* Written task: Only lines that contain the word "should" are to be returned from the data below.

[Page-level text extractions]
——
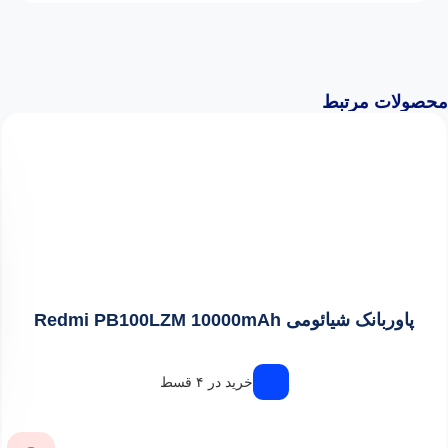
محصولات مرتبط
پاوربانک شیائومی Redmi PB100LZM 10000mAh
خرید در ۴ قسط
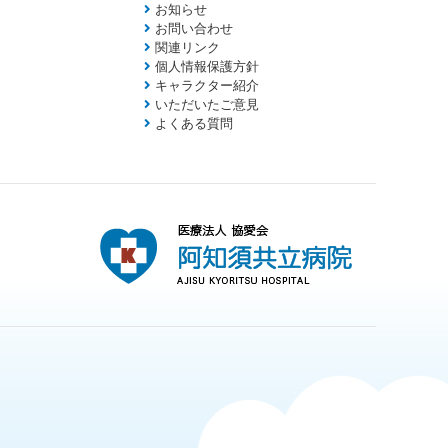
お知らせ
お問い合わせ
関連リンク
個人情報保護方針
キャラクター紹介
いただいたご意見
よくある質問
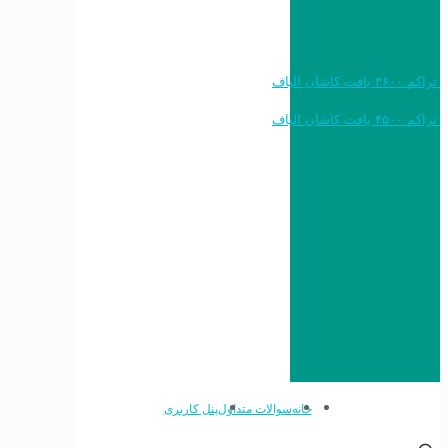
خرید به قیمت فرش ماشینی ۱۲۰۰ شانه تراکم ۳۶۰۰ بافت کاشان الیاف
خرید به قیمت فرش ماشینی ۱۵۰۰ شانه تراکم ۴۵۰۰ بافت کاشان الیاف
خانه
سوالات متداول
پنل کاربری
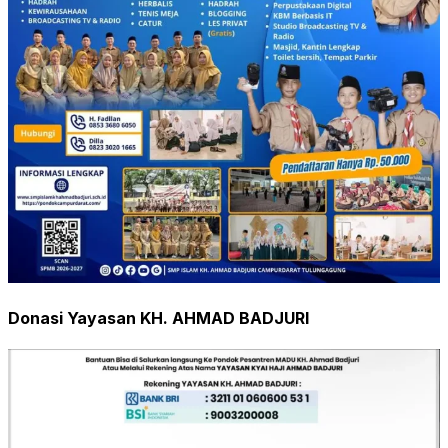
Donasi Yayasan KH. AHMAD BADJURI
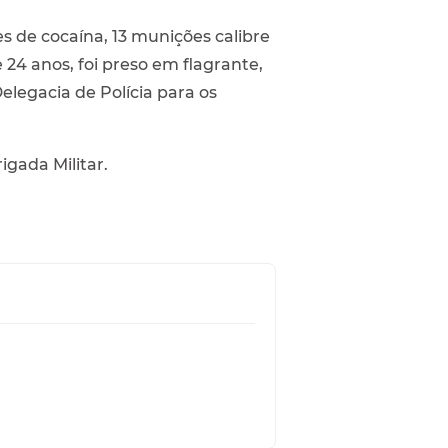
 de cocaína, 13 munições calibre
24 anos, foi preso em flagrante,
legacia de Polícia para os
igada Militar.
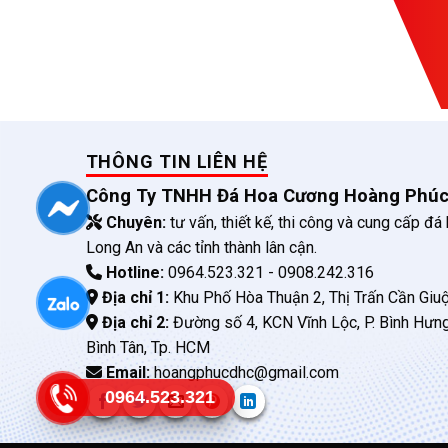
THÔNG TIN LIÊN HỆ
Công Ty TNHH Đá Hoa Cương Hoàng Phú
Chuyên:
tư vấn, thiết kế, thi công và cung cấp đá
Long An và các tỉnh thành lân cận.
Hotline:
0964.523.321 - 0908.242.316
Địa chỉ 1:
Khu Phố Hòa Thuận 2, Thị Trấn Cần Giuộ
Địa chỉ 2:
Đường số 4, KCN Vĩnh Lộc, P. Bình Hưn
Bình Tân, Tp. HCM
Email:
hoangphucdhc@gmail.com
0964.523.321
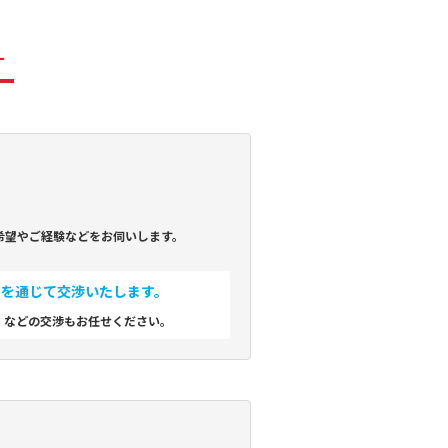
す
希望やご経験などをお伺いします。
フを通じて交渉いたします。
」などの交渉もお任せください。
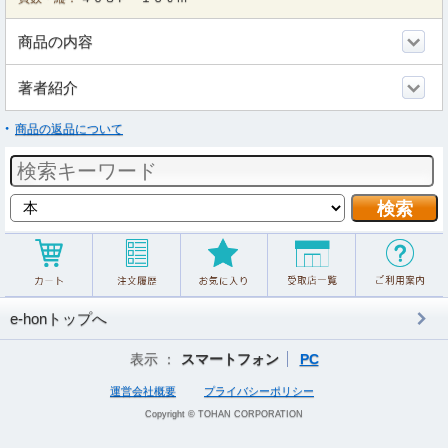
商品の内容
著者紹介
商品の返品について
e-honトップへ
表示 ：
スマートフォン
PC
運営会社概要
プライバシーポリシー
Copyright © TOHAN CORPORATION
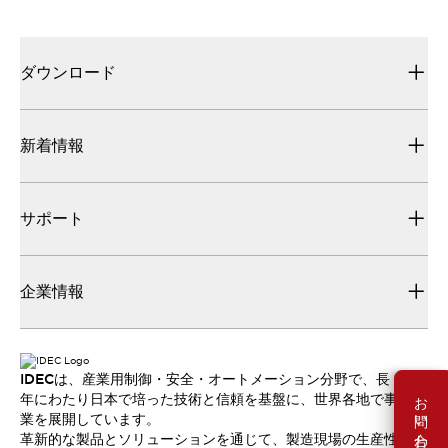
ダウンロード
新着情報
サポート
企業情報
IDECは、産業用制御・安全・オートメーション分野で、長
お問い合わせ
年にわたり日本で培った技術と信頼を基盤に、世界各地で事
業を展開しています。
革新的な製品とソリューションを通じて、製造現場の生産性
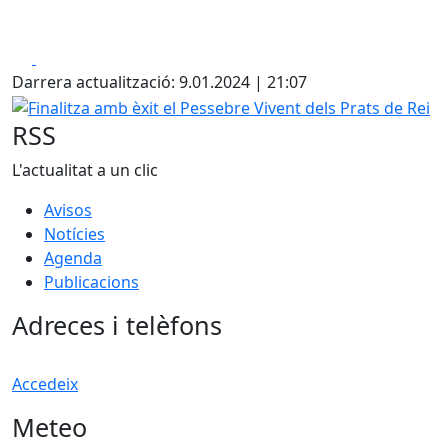
Facebook
X
Darrera actualització: 9.01.2024 | 21:07
Finalitza amb èxit el Pessebre Vivent dels Prats de Rei
RSS
L'actualitat a un clic
Avisos
Notícies
Agenda
Publicacions
Adreces i telèfons
Accedeix
Meteo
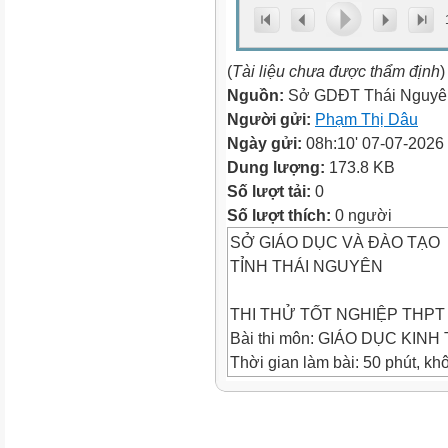
(
Tài liệu chưa được thẩm định
)
Nguồn:
Sở GDĐT Thái Nguyê
Người gửi:
Phạm Thị Dâu
Ngày gửi:
08h:10' 07-07-2026
Dung lượng:
173.8 KB
Số lượt tải:
0
Số lượt thích:
0 người
SỞ GIÁO DỤC VÀ ĐÀO TẠO
TỈNH THÁI NGUYÊN
THI THỬ TỐT NGHIỆP THPT 
Bài thi môn: GIÁO DỤC KIN
Thời gian làm bài: 50 phút, kh
ĐỀ THI CHÍNH THỨC
(Đề thi có 4 trang)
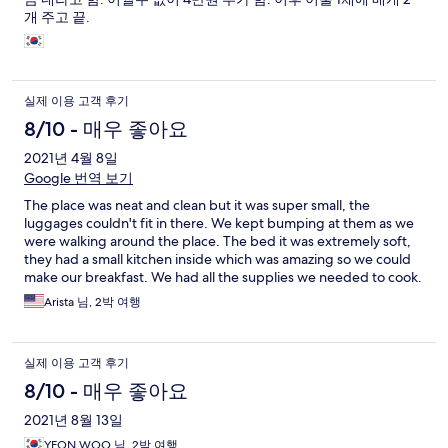
개 주고 끝.
실제 이용 고객 후기
8/10 - 매우 좋아요
2021년 4월 8일
Google 번역 보기
The place was neat and clean but it was super small, the
luggages couldn't fit in there. We kept bumping at them as we
were walking around the place. The bed it was extremely soft,
they had a small kitchen inside which was amazing so we could
make our breakfast. We had all the supplies we needed to cook.
Customer service was good, they would help real quick if you
Arista 님, 2박 여행
had any questions or needs.The view was beautiful but we didnt
get to enjoy it since it was raining like crazy throughout the
whole weekend we stayed. The resort is 45 min away from the
실제 이용 고객 후기
city, so not so close. My only criticism for this place is that I
understand they dont do refunds but you should have the right
8/10 - 매우 좋아요
to reschedule if you cant make it at the day you booked. This
2021년 8월 13일
places is pretty expensive and they should give you that
opportunity. I had to go last weekend because I couldn't
YEON WOO 님, 2박 여행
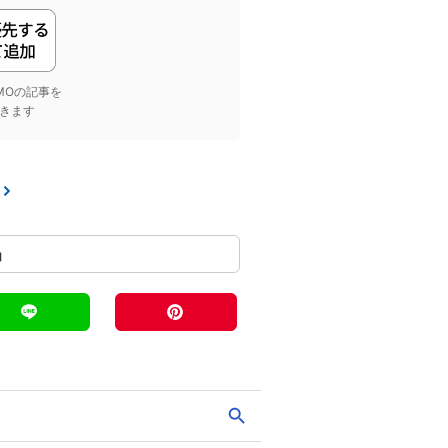
yGMOの記事を
きます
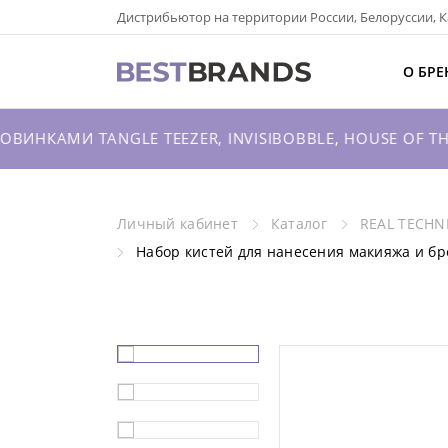
Дистрибьютор на территории России, Белоруссии, К
О БРЕНДАХ
О БРЕ
КАТАЛОГ
ИНКАМИ TANGLE TEEZER, INVISIBOBBLE, HOUSE OF TH
О КОМПАНИИ
ОПТОВЫЕ ПРОДАЖИ
Личный кабинет
Каталог
REAL TECHN
Набор кистей для нанесения макияжа и бр
ВХОД ДЛЯ ПАРТНЕРОВ
КОНТАКТЫ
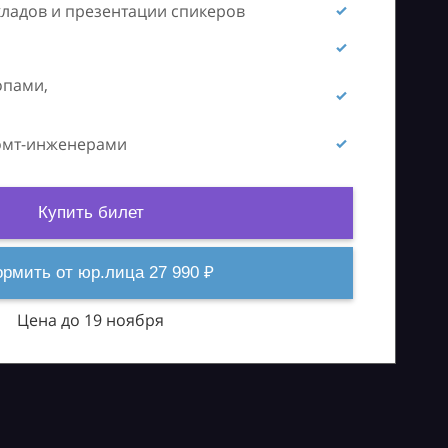
кладов и презентации спикеров
опами,
ромт-инженерами
Купить билет
рмить от юр.лица 27 990 ₽
Цена до 19 ноября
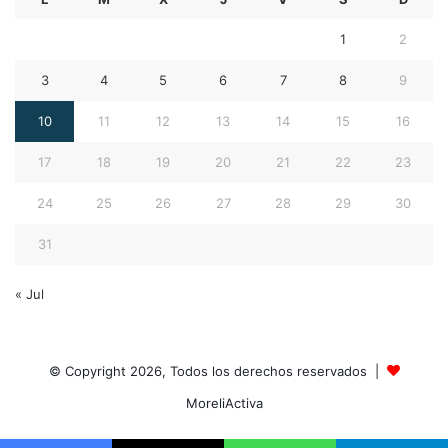
1
2
3
4
5
6
7
8
9
10
11
12
13
14
15
16
17
18
19
20
21
22
23
24
25
26
27
28
29
30
31
« Jul
© Copyright 2026, Todos los derechos reservados |
MoreliActiva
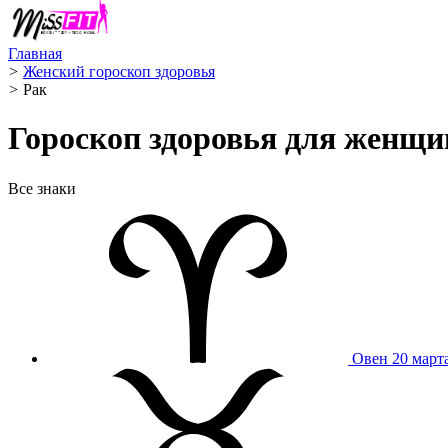
Главная
>
Женский гороскоп здоровья
>
Рак ️
Гороскоп здоровья для женщи
Все знаки
Овен
20 март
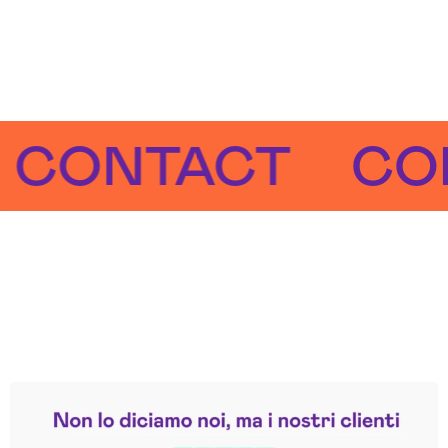
NTACT
CONTA
Leggi le altre recensioni
Trustpilot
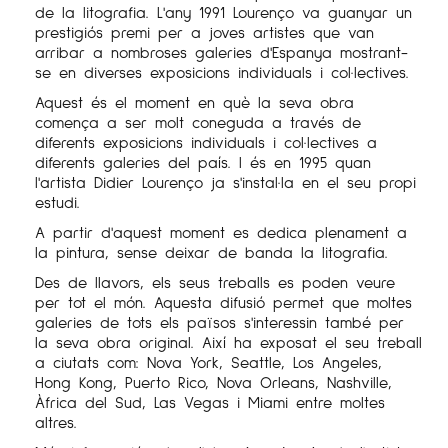
de la litografia. L'any 1991 Lourenço va guanyar un
prestigiós premi per a joves artistes que van
arribar a nombroses galeries d'Espanya mostrant-
se en diverses exposicions individuals i col·lectives.
Aquest és el moment en què la seva obra
comença a ser molt coneguda a través de
diferents exposicions individuals i col·lectives a
diferents galeries del país. I és en 1995 quan
l'artista Didier Lourenço ja s'instal·la en el seu propi
estudi.
A partir d'aquest moment es dedica plenament a
la pintura, sense deixar de banda la litografia.
Des de llavors, els seus treballs es poden veure
per tot el món. Aquesta difusió permet que moltes
galeries de tots els països s'interessin també per
la seva obra original. Així ha exposat el seu treball
a ciutats com: Nova York, Seattle, Los Angeles,
Hong Kong, Puerto Rico, Nova Orleans, Nashville,
Àfrica del Sud, Las Vegas i Miami entre moltes
altres.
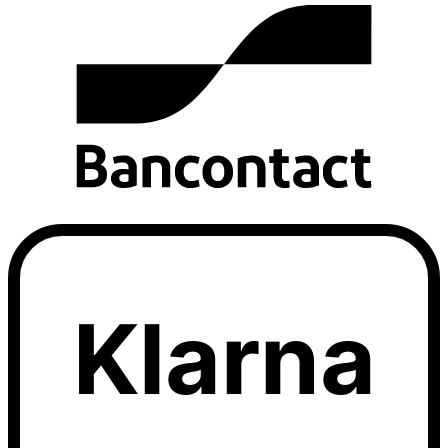
Klarna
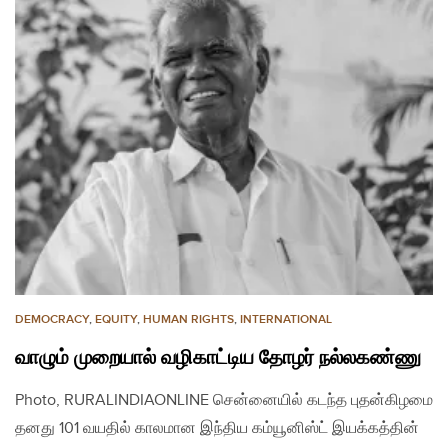
DEMOCRACY
,
EQUITY
,
HUMAN RIGHTS
,
INTERNATIONAL
வாழும் முறையால் வழிகாட்டிய தோழர் நல்லகண்ணு
Photo, RURALINDIAONLINE சென்னையில் கடந்த புதன்கிழமை
தனது 101 வயதில் காலமான இந்திய கம்யூனிஸ்ட் இயக்கத்தின்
——
* Written solution:
understand they dont do refunds but you should have the right
places is pretty expensive and they should give you that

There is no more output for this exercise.